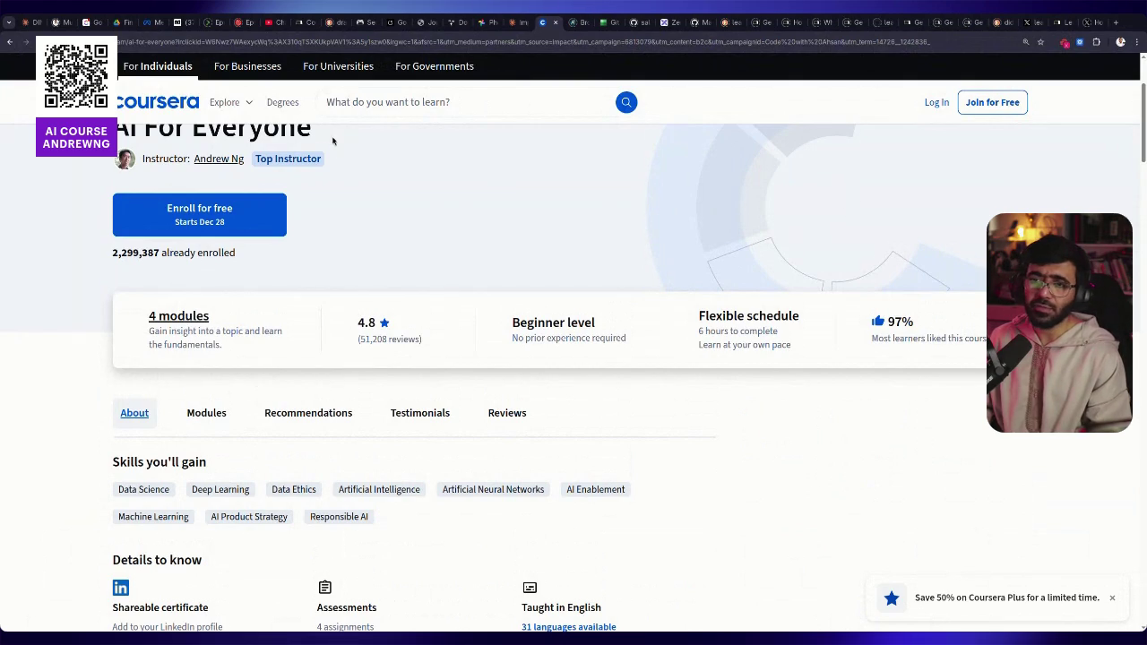
scroll(434, 189, down, 3)
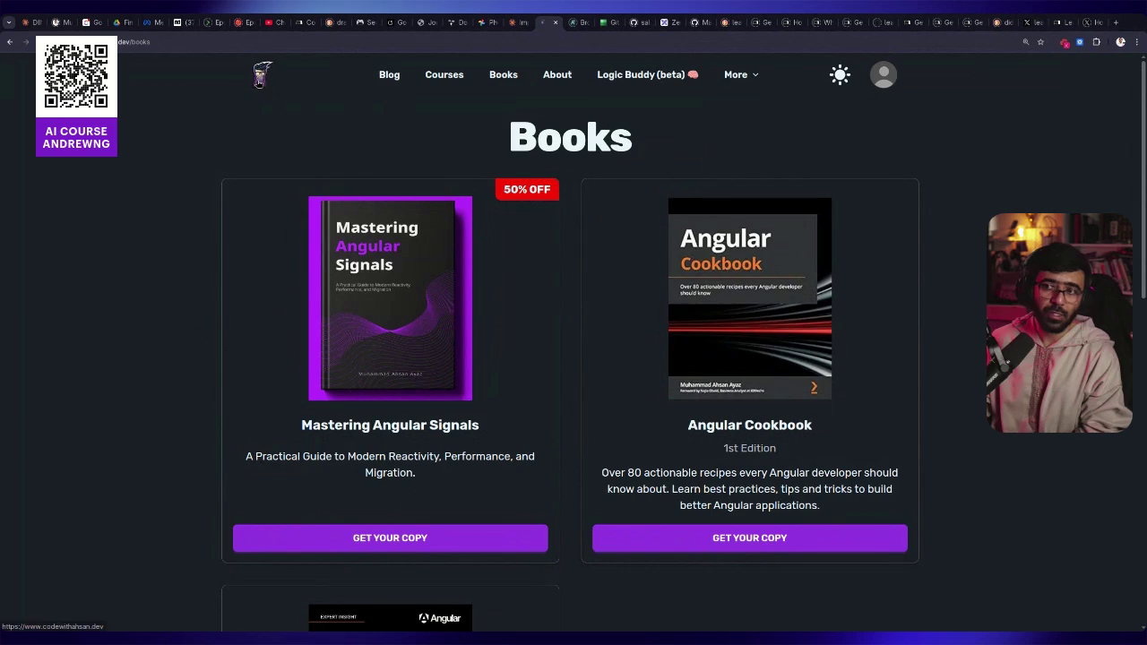
On the Courses page, look at Web Development Basics, then open Practical ReactJS Essentials
click(444, 75)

━━━━━━

### Your assignment
Reproduce all the material exactly, omitting images.

### Exercise solution
scroll(434, 189, down, 3)
On the Courses page, look at Web Development Basics, then open Practical ReactJS Essentials
click(444, 75)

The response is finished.